Today I got a Facebook note from Terri Kallio of The Ties That Bind, who is researching the Curtice family.  A search brought her to my blog - Bettie Curtice Rosser was a close friend of Julia Mister Lewis, the wife of my great-great uncle, William Henry Lewis.  Bettie Rosser's grandson was the genea-angel who sent me letters and pictures of Henry and Julia Lewis as well as some family pictures of the Curtices and Rossers.
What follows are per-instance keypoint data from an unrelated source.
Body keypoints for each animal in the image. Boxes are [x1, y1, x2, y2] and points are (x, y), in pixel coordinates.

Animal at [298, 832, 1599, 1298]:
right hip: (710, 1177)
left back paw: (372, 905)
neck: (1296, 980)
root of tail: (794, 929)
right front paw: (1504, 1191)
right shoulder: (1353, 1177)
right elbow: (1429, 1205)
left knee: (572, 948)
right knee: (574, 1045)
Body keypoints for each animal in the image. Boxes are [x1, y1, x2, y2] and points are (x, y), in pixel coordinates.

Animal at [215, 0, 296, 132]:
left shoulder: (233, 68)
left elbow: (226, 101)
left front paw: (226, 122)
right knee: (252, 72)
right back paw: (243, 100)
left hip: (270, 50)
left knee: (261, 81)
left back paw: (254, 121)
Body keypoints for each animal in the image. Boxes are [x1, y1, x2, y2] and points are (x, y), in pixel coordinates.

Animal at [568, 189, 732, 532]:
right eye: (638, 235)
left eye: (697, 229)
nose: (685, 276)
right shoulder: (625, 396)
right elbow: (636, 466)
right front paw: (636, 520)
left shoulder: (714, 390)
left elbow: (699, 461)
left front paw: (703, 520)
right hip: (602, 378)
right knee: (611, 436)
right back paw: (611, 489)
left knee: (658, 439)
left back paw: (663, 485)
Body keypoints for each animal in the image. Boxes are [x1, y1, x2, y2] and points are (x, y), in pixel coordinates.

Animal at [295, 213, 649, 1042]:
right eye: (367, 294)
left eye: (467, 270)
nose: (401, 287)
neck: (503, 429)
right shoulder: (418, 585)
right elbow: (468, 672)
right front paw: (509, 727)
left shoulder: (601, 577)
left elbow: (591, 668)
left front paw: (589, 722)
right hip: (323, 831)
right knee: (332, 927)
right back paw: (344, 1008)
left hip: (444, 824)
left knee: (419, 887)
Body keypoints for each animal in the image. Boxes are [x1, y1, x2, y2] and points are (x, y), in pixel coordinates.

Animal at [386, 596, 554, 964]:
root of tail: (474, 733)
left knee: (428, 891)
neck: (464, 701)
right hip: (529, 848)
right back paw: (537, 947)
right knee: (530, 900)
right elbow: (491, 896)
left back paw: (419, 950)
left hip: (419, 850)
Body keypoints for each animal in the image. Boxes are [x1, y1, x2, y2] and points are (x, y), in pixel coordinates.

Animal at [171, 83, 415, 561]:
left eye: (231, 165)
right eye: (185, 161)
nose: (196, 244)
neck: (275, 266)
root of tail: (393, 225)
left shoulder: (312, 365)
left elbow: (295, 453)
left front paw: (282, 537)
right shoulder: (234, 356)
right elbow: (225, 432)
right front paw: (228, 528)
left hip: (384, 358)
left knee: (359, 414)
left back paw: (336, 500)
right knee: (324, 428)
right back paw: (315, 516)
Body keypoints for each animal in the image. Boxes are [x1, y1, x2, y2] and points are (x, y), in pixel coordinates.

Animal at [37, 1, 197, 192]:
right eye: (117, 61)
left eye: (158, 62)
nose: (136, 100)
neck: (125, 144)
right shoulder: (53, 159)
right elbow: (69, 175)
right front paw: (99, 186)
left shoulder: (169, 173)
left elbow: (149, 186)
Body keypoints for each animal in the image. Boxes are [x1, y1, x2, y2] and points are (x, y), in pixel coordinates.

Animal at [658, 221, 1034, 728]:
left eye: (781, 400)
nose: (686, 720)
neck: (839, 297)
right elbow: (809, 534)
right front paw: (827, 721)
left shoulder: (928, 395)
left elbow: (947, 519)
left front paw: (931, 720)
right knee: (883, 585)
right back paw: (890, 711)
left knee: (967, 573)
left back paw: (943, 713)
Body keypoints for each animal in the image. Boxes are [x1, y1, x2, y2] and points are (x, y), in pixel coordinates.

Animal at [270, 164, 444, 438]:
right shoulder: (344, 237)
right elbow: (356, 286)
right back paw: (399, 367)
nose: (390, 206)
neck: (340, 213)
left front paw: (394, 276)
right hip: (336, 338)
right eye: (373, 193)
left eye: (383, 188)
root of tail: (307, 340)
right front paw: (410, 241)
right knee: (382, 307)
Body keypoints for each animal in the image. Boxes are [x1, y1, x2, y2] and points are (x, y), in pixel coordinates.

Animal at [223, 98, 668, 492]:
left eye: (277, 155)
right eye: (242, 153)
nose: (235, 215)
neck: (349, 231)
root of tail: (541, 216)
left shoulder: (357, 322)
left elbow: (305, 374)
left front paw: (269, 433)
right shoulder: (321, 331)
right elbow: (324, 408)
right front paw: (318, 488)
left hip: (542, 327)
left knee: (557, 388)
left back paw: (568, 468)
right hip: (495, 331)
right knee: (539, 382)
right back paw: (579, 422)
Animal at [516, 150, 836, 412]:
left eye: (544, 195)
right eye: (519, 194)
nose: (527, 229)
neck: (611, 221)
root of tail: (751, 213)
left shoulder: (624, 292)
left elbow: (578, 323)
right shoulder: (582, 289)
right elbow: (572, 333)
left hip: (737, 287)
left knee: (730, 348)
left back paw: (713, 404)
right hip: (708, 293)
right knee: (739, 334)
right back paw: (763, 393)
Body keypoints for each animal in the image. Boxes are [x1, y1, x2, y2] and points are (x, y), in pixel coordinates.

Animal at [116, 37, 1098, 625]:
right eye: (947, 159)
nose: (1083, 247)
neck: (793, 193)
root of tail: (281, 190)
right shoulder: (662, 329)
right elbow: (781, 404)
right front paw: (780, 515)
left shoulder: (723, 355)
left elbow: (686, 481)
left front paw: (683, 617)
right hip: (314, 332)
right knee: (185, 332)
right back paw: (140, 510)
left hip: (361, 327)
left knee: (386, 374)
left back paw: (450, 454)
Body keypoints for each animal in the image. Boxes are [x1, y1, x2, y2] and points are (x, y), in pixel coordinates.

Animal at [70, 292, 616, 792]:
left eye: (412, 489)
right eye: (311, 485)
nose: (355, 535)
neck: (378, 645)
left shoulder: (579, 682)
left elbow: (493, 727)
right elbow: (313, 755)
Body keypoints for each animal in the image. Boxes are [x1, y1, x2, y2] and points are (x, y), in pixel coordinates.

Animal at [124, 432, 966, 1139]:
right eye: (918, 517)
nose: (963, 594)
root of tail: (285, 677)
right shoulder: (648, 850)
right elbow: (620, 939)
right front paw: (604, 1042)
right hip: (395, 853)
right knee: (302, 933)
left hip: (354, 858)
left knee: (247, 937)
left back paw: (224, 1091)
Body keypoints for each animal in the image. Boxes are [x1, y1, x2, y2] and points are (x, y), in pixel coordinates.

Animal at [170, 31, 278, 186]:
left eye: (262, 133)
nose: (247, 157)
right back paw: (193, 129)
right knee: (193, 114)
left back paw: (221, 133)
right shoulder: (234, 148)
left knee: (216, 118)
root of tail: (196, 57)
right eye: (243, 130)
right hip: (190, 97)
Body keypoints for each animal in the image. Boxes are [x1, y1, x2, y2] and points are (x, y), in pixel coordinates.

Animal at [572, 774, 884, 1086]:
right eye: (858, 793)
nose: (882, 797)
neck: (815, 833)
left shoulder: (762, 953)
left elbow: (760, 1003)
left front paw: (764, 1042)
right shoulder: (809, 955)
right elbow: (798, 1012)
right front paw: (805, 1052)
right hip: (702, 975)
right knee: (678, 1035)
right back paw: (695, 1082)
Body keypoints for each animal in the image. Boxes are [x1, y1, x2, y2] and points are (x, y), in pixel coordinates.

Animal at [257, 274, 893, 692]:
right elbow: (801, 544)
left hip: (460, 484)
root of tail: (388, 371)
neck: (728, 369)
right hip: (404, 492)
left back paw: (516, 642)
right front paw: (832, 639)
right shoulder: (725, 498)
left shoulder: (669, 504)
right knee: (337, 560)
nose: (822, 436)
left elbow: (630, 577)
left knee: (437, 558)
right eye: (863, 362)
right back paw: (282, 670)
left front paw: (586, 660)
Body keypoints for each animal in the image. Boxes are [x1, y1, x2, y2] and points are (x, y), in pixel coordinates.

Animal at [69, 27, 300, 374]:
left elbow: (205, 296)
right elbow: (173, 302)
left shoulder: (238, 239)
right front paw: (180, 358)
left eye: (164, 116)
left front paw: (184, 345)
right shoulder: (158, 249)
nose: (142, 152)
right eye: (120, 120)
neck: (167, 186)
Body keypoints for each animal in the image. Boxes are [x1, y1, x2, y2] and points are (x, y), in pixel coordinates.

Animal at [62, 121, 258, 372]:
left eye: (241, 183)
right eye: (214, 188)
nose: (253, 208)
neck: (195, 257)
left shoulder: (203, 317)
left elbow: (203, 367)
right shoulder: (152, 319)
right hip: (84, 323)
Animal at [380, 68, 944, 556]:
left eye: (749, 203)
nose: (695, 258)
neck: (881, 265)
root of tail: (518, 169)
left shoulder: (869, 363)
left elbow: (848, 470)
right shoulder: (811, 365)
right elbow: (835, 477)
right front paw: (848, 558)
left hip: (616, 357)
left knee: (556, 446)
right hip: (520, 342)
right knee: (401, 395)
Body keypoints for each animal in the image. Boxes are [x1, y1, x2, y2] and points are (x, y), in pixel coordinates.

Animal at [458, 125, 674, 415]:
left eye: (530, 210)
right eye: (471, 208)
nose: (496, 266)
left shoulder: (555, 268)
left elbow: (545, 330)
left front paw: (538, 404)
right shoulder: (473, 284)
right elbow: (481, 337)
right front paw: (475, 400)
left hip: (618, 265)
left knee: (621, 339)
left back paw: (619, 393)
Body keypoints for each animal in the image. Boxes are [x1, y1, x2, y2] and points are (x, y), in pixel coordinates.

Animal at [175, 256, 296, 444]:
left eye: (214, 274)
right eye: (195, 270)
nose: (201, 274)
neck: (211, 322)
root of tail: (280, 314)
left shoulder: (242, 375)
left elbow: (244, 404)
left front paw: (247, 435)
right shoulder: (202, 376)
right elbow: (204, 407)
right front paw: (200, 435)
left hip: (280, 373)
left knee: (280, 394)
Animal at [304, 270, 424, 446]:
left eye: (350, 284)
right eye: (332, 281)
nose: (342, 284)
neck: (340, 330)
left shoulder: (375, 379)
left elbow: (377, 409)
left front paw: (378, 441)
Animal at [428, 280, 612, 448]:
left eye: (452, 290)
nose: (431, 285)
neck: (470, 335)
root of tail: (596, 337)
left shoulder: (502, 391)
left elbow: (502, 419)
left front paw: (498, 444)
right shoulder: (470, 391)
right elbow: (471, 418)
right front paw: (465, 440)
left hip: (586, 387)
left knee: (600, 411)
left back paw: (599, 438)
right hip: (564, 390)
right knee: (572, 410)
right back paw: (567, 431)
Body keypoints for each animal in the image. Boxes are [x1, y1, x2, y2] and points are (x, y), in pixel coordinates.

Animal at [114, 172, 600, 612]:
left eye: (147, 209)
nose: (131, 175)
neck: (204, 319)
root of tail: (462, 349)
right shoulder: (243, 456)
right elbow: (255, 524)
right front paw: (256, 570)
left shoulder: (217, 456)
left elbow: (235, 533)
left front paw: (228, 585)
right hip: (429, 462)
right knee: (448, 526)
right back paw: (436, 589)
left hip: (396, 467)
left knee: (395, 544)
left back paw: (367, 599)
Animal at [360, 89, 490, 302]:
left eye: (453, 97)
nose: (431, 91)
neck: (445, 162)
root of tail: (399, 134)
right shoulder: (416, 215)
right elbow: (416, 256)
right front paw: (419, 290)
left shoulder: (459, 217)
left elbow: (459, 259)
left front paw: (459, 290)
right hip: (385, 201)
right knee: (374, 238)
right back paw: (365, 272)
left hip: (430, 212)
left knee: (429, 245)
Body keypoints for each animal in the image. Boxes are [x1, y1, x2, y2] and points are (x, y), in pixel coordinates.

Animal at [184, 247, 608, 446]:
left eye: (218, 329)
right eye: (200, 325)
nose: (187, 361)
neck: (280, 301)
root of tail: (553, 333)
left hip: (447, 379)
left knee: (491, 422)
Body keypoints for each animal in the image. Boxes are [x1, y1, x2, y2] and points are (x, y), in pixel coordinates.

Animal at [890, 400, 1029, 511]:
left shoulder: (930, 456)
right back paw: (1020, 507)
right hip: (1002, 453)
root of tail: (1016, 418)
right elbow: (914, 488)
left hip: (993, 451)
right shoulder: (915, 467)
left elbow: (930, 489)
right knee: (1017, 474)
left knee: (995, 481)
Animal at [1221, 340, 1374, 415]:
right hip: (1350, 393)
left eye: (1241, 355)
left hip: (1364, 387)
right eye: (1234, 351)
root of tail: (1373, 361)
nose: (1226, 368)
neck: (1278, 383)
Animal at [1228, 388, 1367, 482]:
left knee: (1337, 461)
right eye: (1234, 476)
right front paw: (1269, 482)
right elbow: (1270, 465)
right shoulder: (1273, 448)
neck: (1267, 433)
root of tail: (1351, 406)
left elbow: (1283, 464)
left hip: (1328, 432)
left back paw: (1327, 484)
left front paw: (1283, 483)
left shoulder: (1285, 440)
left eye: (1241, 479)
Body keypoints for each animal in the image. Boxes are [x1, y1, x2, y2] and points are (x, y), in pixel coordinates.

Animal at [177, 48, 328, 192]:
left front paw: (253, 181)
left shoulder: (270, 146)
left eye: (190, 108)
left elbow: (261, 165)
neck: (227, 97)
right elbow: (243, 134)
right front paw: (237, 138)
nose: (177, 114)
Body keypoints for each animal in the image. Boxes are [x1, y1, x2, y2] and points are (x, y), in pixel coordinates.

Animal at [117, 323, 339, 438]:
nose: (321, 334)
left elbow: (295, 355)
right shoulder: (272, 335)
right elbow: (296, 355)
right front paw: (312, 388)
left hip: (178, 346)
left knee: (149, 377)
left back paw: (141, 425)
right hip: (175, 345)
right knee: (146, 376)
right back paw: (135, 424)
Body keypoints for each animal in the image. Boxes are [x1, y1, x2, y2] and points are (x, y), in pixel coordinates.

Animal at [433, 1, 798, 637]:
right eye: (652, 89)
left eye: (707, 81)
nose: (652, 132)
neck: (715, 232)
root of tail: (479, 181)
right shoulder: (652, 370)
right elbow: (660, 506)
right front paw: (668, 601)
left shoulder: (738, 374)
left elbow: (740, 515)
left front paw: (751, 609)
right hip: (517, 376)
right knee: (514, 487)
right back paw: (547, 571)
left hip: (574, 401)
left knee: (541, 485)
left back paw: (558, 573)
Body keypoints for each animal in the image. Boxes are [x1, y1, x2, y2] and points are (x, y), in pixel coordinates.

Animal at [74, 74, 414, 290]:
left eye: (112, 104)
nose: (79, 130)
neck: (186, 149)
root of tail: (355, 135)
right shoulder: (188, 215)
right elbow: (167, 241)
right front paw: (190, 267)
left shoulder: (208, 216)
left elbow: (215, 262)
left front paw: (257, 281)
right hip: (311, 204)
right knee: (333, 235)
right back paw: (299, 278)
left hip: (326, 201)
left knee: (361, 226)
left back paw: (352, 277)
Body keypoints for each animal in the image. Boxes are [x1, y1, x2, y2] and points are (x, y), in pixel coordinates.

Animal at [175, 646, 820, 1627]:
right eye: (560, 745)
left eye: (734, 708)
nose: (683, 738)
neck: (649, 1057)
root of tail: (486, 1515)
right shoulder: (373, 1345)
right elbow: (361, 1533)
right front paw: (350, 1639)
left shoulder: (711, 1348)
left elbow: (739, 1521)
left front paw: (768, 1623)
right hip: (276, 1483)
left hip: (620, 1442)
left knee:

Terri and I are now exchanging information on connections and photographs. 

This is why I love being a Genea-Blogger; it's some of the best legal fun you can have!

Friday, March 4, 2011

Friday News Letter and Follow News: 4 March 2011

This Week in Genea-Blogging

What do you do?

Susan Petersen at Long Lost Relatives.net asks one of our favorite questions: “What To Do with Skeletons in the Closet” and gets a lot of interesting answers!


Another excellent question

is posed by Lorine McGinnis Shulze at Olive Tree Genealogy Blog: “Are Genealogists Desensitized to Horrors and Tragedies?” Many interesting responses to this question, too.


Please find me!


If, like many of us, you want the subjects and ancestral names you write about on your blogs to appear prominently (= near the top) in Google searches, check out Joan Miller’s post “SEO [search engine optimization] for Surnames” at the Luxegen Genealogy Blog.


A cautionary tale

at Travis LeMaster’s TLGenes: Preserving Our Family History, amusing and unnerving at the same time: “Heritage For Sale.”


A couple of articles on “false geography”


Randy Seaver’s “Dear Randy: Why the False Geography in Your Database?” at Genea-Musings
John Newmark’s “Place Name Standardization” at TransylvanianDutch Which way to go?


Check out the rant and the neologisms


at Genea-Musings in Randy Seaver’s “Reader’s Genea-Rant - my cousin’s done genealogy research, and it’s wrong!” A new tradition - genea-rants! (Or is it a new name for an old tradition?)


No easy answer to this one

Elyse at Elyse’s Genealogy Blog has an interesting and difficult dilemma: “To Research Or Not To Research?”


For the fascinating story of a photographer


and of the child laborers he photographed, read Heather Rojo’s post “Genealogy and Lewis Hine” at Nutfield Genealogy, and check out the links.


I can stop writing and die happy ...

because T.K. at Before My Time has expressed my exact thoughts on technology for genealogy and genealogy as an avocation (and why I love it) in “February Ruminations.”


For more suggested blog reading ...


Check out “Follow Friday: Around the Blogosphere” at Susan Petersen’s Long Lost Relatives.net and “Best of the Genea-Blogs” at Randy Seaver’s Genea-Musings.


This week I started following these blogs:


A Tree Full of Parrotts - Untangling the Roots

Buried in a New World


Fantastic Electrisoil

Genealogical Masonry


GeneaWebinars

Keeping the Story Alive

Kentucky & Tennessee Stories


More Than Names

Who We Were, Are & Will Be Our Family


My Research Week

Finally - months after the trip to Greenville - I have confronted the large pile of documents resulting from that trip. I have started working on the documents, transcribing and extracting information. This is a big job, but I am already finding new information on the Moore family. Now if my eyes can just take the strain of trying to read all those pages. Also, distant Norman and Dalrymple cousins have contacted me through the blog.  Hoping to hear more!